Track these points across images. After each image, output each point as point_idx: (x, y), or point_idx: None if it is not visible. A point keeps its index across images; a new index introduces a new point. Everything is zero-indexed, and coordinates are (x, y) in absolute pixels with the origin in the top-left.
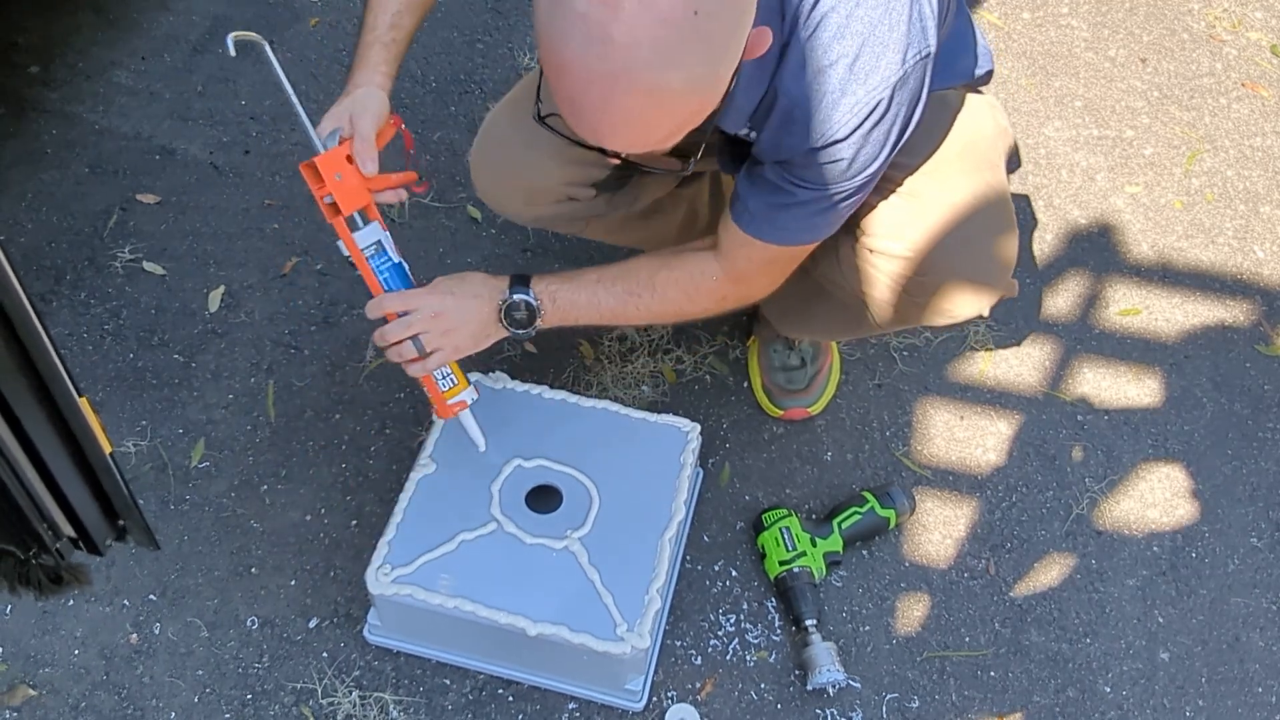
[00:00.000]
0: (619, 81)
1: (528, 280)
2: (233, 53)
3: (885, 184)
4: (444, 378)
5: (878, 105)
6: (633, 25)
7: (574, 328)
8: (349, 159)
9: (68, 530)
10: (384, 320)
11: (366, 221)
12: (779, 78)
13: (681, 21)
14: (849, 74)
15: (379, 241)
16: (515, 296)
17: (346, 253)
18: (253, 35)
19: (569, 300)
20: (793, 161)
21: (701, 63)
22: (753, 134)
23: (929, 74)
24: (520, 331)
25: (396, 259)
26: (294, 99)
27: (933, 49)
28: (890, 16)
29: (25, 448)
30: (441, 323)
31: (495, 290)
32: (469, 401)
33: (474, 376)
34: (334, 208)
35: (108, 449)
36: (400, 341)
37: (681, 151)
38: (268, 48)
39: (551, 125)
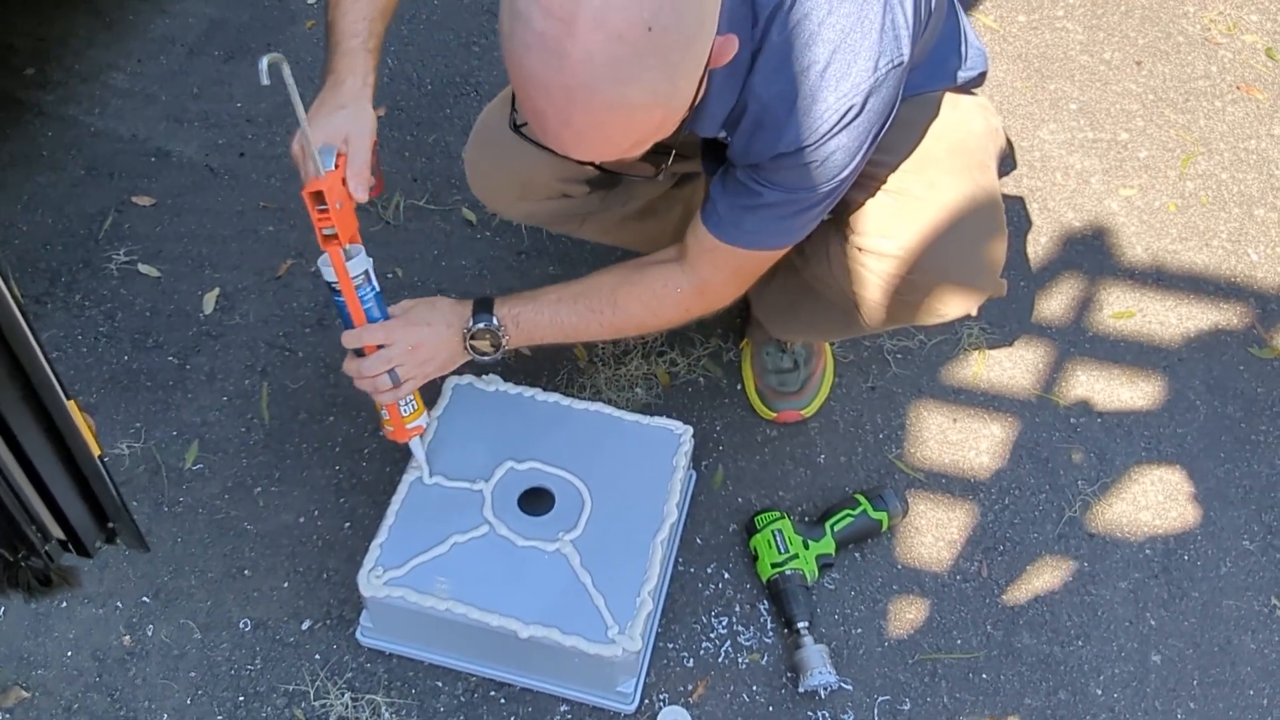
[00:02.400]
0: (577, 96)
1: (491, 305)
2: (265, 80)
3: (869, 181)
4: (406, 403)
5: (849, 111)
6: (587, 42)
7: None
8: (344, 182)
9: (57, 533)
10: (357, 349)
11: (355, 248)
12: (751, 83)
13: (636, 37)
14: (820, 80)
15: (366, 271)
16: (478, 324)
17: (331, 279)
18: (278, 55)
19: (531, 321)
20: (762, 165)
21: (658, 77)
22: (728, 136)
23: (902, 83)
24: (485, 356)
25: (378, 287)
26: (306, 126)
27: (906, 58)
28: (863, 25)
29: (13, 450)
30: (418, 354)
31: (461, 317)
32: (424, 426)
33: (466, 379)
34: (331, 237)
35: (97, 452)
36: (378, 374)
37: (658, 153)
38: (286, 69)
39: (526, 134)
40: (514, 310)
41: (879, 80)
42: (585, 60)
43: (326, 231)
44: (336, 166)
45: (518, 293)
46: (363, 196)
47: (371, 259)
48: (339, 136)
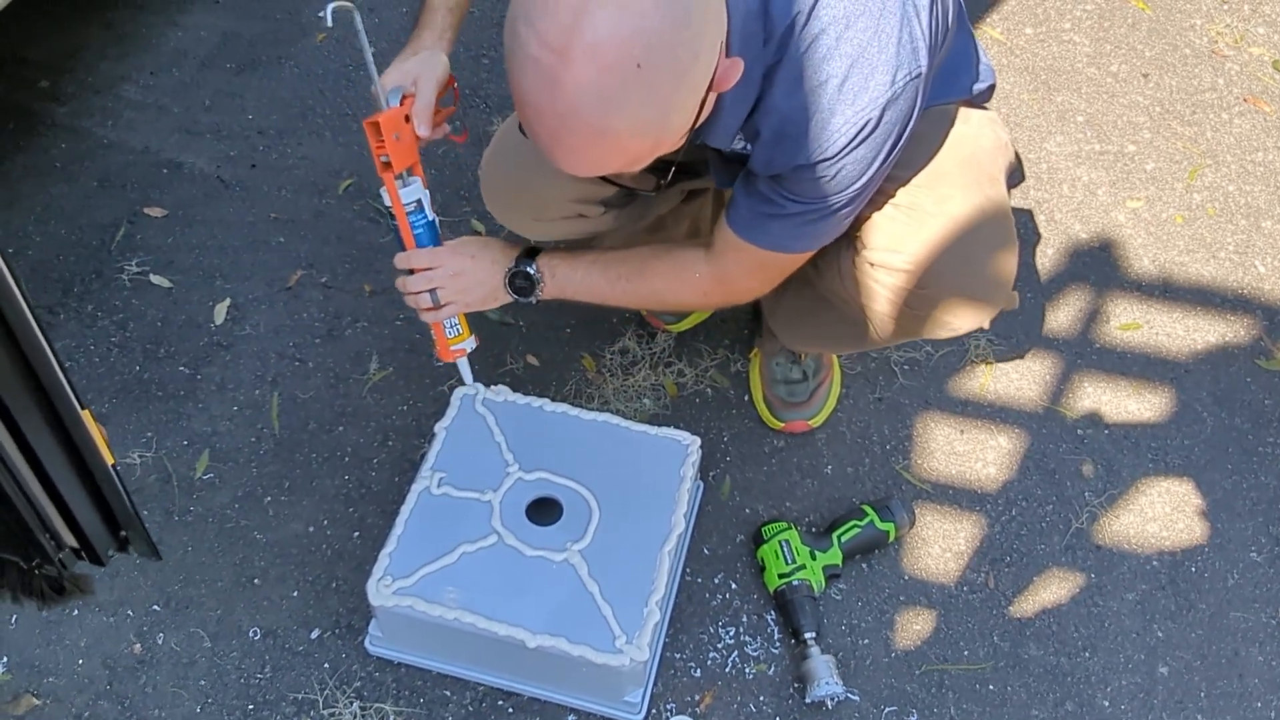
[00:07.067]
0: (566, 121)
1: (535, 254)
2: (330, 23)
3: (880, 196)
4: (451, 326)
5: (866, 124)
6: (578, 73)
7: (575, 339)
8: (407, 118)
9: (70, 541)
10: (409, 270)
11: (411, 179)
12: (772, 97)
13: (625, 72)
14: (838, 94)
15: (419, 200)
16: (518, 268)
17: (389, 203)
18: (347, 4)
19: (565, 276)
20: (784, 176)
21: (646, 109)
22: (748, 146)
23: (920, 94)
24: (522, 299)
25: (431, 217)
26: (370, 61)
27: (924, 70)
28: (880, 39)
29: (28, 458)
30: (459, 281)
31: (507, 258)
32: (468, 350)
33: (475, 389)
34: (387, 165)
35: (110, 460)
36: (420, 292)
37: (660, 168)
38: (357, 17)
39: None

- - -

▶ [Problem to work on]
Repeat the data word for word. Images are not part of the copy.

▶ [Output of the exercise]
Track these points across images. After each image, output each point as point_idx: (x, y), or point_idx: None if it is not visible. A point keeps its index across images; a new index introduces a new point. Everything is zero-indexed, and coordinates are (x, y) in absolute pixels with the origin in the top-left.
[00:00.000]
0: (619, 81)
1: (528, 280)
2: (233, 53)
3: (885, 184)
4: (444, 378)
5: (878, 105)
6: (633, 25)
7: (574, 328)
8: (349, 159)
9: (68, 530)
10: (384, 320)
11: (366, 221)
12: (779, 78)
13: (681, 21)
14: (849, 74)
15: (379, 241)
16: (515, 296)
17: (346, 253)
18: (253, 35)
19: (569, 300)
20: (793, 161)
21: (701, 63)
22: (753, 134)
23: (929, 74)
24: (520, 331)
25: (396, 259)
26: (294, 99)
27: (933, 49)
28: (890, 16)
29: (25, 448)
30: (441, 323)
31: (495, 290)
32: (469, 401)
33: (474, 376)
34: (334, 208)
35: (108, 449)
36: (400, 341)
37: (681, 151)
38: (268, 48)
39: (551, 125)
[00:02.400]
0: (577, 96)
1: (491, 305)
2: (265, 80)
3: (869, 181)
4: (406, 403)
5: (849, 111)
6: (587, 42)
7: None
8: (344, 182)
9: (57, 533)
10: (357, 349)
11: (355, 248)
12: (751, 83)
13: (636, 37)
14: (820, 80)
15: (366, 271)
16: (478, 324)
17: (331, 279)
18: (278, 55)
19: (531, 321)
20: (762, 165)
21: (658, 77)
22: (728, 136)
23: (902, 83)
24: (485, 356)
25: (378, 287)
26: (306, 126)
27: (906, 58)
28: (863, 25)
29: (13, 450)
30: (418, 354)
31: (461, 317)
32: (424, 426)
33: (466, 379)
34: (331, 237)
35: (97, 452)
36: (378, 374)
37: (658, 153)
38: (286, 69)
39: (526, 134)
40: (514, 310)
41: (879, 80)
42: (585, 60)
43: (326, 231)
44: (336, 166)
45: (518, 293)
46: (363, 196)
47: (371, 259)
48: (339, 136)
[00:07.067]
0: (566, 121)
1: (535, 254)
2: (330, 23)
3: (880, 196)
4: (451, 326)
5: (866, 124)
6: (578, 73)
7: (575, 339)
8: (407, 118)
9: (70, 541)
10: (409, 270)
11: (411, 179)
12: (772, 97)
13: (625, 72)
14: (838, 94)
15: (419, 200)
16: (518, 268)
17: (389, 203)
18: (347, 4)
19: (565, 276)
20: (784, 176)
21: (646, 109)
22: (748, 146)
23: (920, 94)
24: (522, 299)
25: (431, 217)
26: (370, 61)
27: (924, 70)
28: (880, 39)
29: (28, 458)
30: (459, 281)
31: (507, 258)
32: (468, 350)
33: (475, 389)
34: (387, 165)
35: (110, 460)
36: (420, 292)
37: (660, 168)
38: (357, 17)
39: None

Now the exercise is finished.